▶ Your task
Please copy the group-comparison passage again, everything from "The 2-sample t" down to "group (n = 18).", swapping "merged" for "pooled".

─── Passage to read ───

The 2-sample t test, adjusted for sex to control for its potential confounding effects, was used for group comparisons between the controls with no malignancy or those with LymC, and patients with malignancy. We used F contrast, meaning that no directionality in the contrasts between the 2 control groups was assumed before analysis. After establishing that there were no significant differences between the no-malignancy and LymC groups, we merged them into a single control group (n = 19) and then compared that combined group with the malignancy group (n = 18).
The controls and the malignancy patients were compared using the working hypothesis that increased 18F-FDG uptake will be found in the brain of the malignancy group since tumor-related inflammation was expected to lead to greater activity in the brain, in line with immune-to-brain communication. Therefore, T contrast was used. The extent threshold, k, was 10 voxels. False-discovery-rate correction for multiple comparisons, q, was 0.1. The brain activity change between groups was considered significant if more than 4 voxels (32 mm3) were affected.

─── Stored data ───

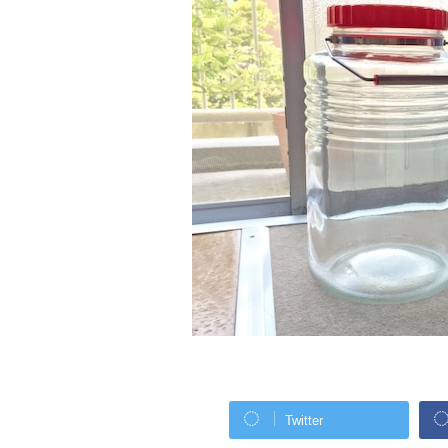
Twitter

───

▶ Reply
The 2-sample t test, adjusted for sex to control for its potential confounding effects, was used for group comparisons between the controls with no malignancy or those with LymC, and patients with malignancy. We used F contrast, meaning that no directionality in the contrasts between the 2 control groups was assumed before analysis. After establishing that there were no significant differences between the no-malignancy and LymC groups, we pooled them into a single control group (n = 19) and then compared that combined group with the malignancy group (n = 18).